Public Opinion Isn’t Always Helpful

Your tattoo is for you.


Not your mom. Not your boyfriend. Not your coworker. Not your friend’s friend.


When a client receives designs in advance, it’s common for them to start crowdsourcing opinions. And while the advice can feel comforting, oftentimes it just adds more noise. Your artist designs with two primary perspectives in mind:

  1. Your vision and ideas.

  2. Their professional knowledge of how tattoos age, heal and sit on the skin.


That professional perspective matters just as much as yours. Skin isn’t paper — it’s your body’s largest organ. It stretches, ages, faces the sun, weight changes, texture differences, and time. Some designs that look great digitally won’t translate well in the long term. When you start collecting outside opinions, you might get feedback from people who don’t understand how tattooing actually works alongside the trade’s complexities. That can create doubt about choices that were intentionally made for longevity and structure.


Your artist’s opinion is first. Yours is the second — for confirmation and clarity. Outside opinions are optional, but rarely a necessity.


The Bigger Picture: Trust Is Part of the Experience

Tattooing isn’t just about one person wanting a tattoo and the other one doing the tattoo, it’s a collaborative effort. It’s not control, it’s direction. You bring the concept, the meaning, the inspiration. Your artist brings the technical knowledge, composition, and execution.


When you book a tattoo, you’re not just paying for a design. You’re investing in someone’s style, experience, and creative interpretation. That trust is part of what makes the final piece the strongest. Seeing your design the day of your appointment doesn’t mean that you don’t have a voice. It means the process is structured in a way that protects the artist, keeps the workflow fair, and prevents unnecessary stress from both parties.


If you truly hate the design (which is rare when communication is solid), that conversation can happen and adjust events will be made. In extreme cases, appointments can be rescheduled. While this can be disappointing, remember your artist is doing so to give you the best experience you could have, not because they want to reschedule you for no reason.


But most of the time, when clients walk in and see the design fresh, and place it on their body, the reaction is “I love that!”. And that’s really the only reaction you need.


The start of the final design shown above with direction and clear communication from the client, alongside creative freedom and trust in execution.



It’s Not Secrecy, It’s Structure

Not sending designs in advance isn’t about gatekeeping, or making you second guess or feel forgotten.
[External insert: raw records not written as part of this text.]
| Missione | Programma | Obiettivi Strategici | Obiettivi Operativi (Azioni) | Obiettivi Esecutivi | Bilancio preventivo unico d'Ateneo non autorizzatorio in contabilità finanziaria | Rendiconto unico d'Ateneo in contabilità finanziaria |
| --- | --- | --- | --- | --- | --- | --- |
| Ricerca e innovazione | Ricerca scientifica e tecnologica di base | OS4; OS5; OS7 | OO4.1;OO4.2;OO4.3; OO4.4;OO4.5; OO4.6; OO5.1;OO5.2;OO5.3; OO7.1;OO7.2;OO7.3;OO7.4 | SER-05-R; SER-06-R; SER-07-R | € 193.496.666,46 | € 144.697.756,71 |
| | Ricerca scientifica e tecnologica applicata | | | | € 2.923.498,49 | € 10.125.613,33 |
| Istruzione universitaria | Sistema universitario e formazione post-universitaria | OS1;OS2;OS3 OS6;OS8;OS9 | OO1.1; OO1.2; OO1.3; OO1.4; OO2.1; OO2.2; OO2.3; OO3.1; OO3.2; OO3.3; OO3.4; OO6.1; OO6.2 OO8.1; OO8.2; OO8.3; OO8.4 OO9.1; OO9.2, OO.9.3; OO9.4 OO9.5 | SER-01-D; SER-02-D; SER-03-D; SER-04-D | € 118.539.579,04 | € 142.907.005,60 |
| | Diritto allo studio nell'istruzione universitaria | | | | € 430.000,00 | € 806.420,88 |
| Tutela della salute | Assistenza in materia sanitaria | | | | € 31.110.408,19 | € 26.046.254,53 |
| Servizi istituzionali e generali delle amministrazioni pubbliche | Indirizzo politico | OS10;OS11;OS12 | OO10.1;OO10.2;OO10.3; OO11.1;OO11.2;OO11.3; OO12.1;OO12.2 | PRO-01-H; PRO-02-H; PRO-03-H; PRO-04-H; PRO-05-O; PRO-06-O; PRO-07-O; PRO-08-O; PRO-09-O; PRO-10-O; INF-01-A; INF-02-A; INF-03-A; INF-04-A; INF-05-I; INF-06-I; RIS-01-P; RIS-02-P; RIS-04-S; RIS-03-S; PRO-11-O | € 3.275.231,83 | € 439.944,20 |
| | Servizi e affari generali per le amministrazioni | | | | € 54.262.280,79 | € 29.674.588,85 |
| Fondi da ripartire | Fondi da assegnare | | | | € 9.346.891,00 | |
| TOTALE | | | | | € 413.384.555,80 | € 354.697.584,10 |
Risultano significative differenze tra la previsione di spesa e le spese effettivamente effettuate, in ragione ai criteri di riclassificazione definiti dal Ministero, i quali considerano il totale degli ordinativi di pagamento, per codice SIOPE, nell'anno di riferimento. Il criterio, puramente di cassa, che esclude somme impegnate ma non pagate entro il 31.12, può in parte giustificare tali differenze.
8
It’s about time management, protecting an artist’s creative labor, preventing unnecessary overthinking, and preserving the overall integrity of the process.


If you’ve done your research, chosen an artist whose work you genuinely love, and communicated your ideas clearly, the hardest part is already done. Trust the process, trust the professional. And most importantly, trust yourself for choosing the right artist in the first place. The magic happens when you let it!